As a consumer I prefer targeted ads so I am not bombarded with products in which I have no interest, but I do wish sometimes that there was some kind of survey actually asking me my preferences rather than just making assumptions based on demographics and stats. For example, I hate moving ads on the internet. I’m trying to read something and this thing in the corner of my eye keeps moving to attract my attention. It’s annoying and does not make me want to click on it, it makes me want to cover it with something so I don’t even see it. The only thing worse is ads which make a noise. Nothing will drive me away from a site faster than some ad shouting at me. It makes me panic. I detest it. I would keep the pc muted, but I share it and my husband often leaves it on loud. I don’t want to be forced to use an ad blocker because for one thing that is how some websites support their existence and for another thing I have no objection to being informed of products I may wish to purchase. But I do wish there was a way to control how those ads appear.
Also, I would hope that the trying harder to get the man with the shorter commute to buy the bicycle would not mean the mother with the long commute was discouraged from doing so, as she might be looking for a means of exercise rather than getting to work, or buying it as a gift. It might be good to enable eager purchasers and not pressurise those who might not need the thing into buying a thing they have no use for, but making assumptions which can make a customer feel unwelcome is problematic. I suppose those are the pitfalls you mentioned.

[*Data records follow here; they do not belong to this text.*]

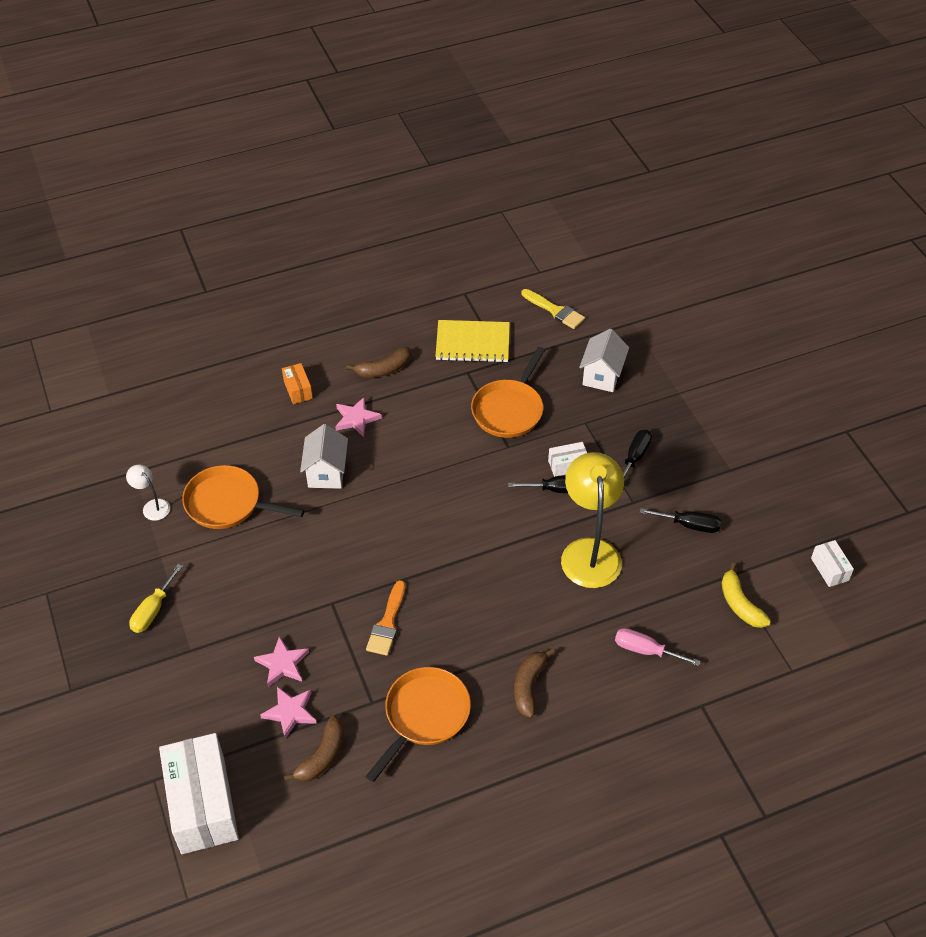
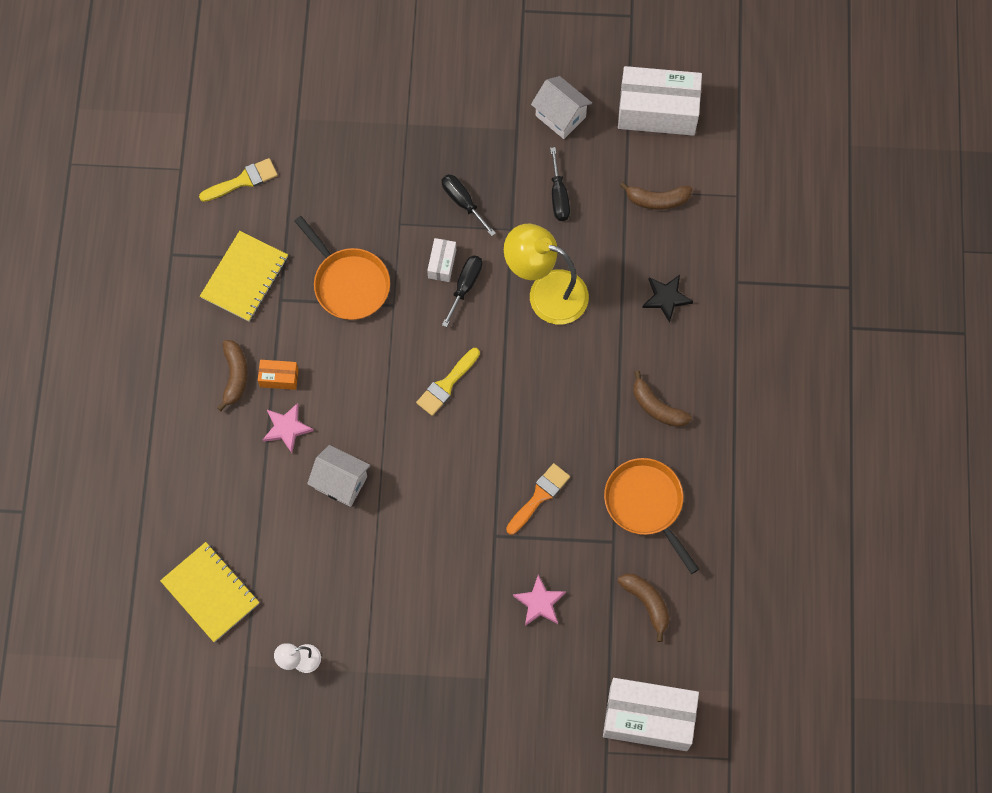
camera: 65 degrees left, 20 degrees up
yellow screwdriver [129,564,183,633] -> none
orange pan [182,465,305,529] -> none
pink star [260,687,317,739] -> none
orange box [282,363,313,404] -> orange box moved to [258,360,299,390]
orange brush [366,580,405,656] -> orange brush turned 90 degrees counterclockwise [506,463,570,535]
white house [579,329,629,392] -> white house moved to [531,76,592,139]
pink screwdriver [615,628,701,666] -> black star [642,275,693,323]
black screwdriver [640,508,721,533] -> black screwdriver turned 135 degrees clockwise [550,147,570,221]
yellow banana [722,563,771,628] -> brown banana [620,182,693,210]
white box [811,540,854,587] -> white box [618,66,702,136], size x2.21
none -> yellow notebook [160,542,260,642]
none -> yellow brush [416,348,480,416]

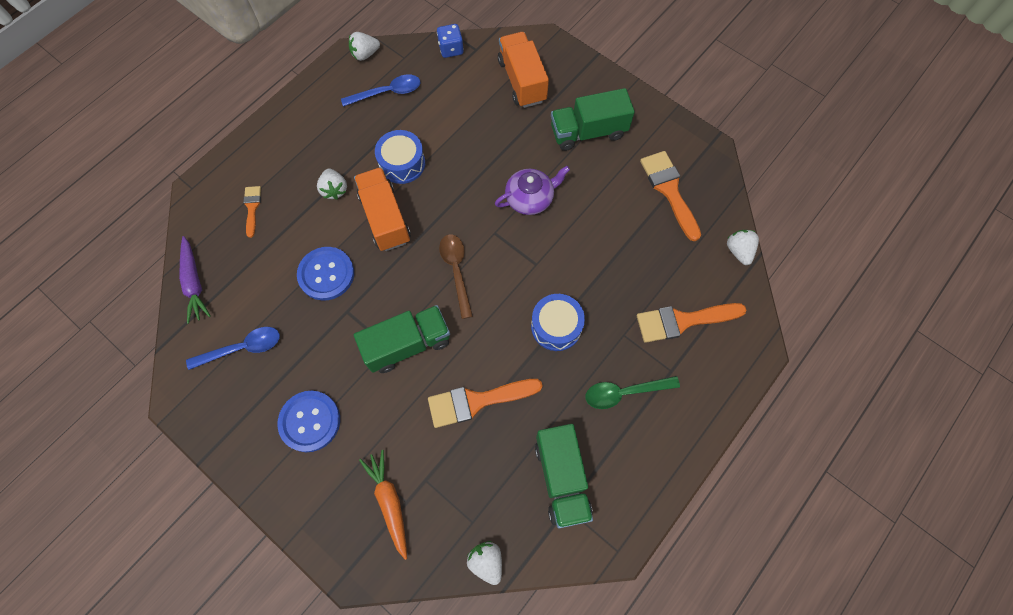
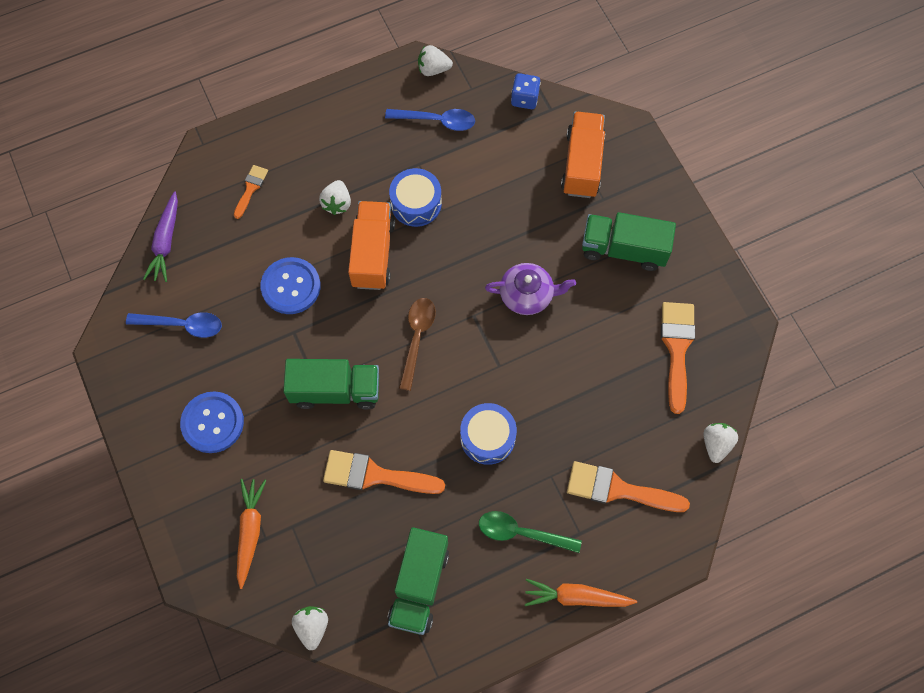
camera: 25 degrees right, 0 degrees up
none -> orange carrot [525,579,637,607]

Thank you for the in depth reply! This kind of application for customer and purchase information is not without controversy, and there are many strong feelings about how it should and should not be used.
A quick thought on your specific point about simply asking customers about their preferences. Survey research is and will be for some time a crucial part of marketing analytics. The act of asking customers what they like and don’t like is not going anywhere. But interestingly, customer action and purchase information is proving to be a much more accurate predictor of preference than is the customers’ survey responses. For a variety of reasons, people don’t answer surveys in ways that end up reflecting reality.
One of the interesting benefits of data analytics is that we can get closer to predicting what people actually like or want than we could by simply asking them.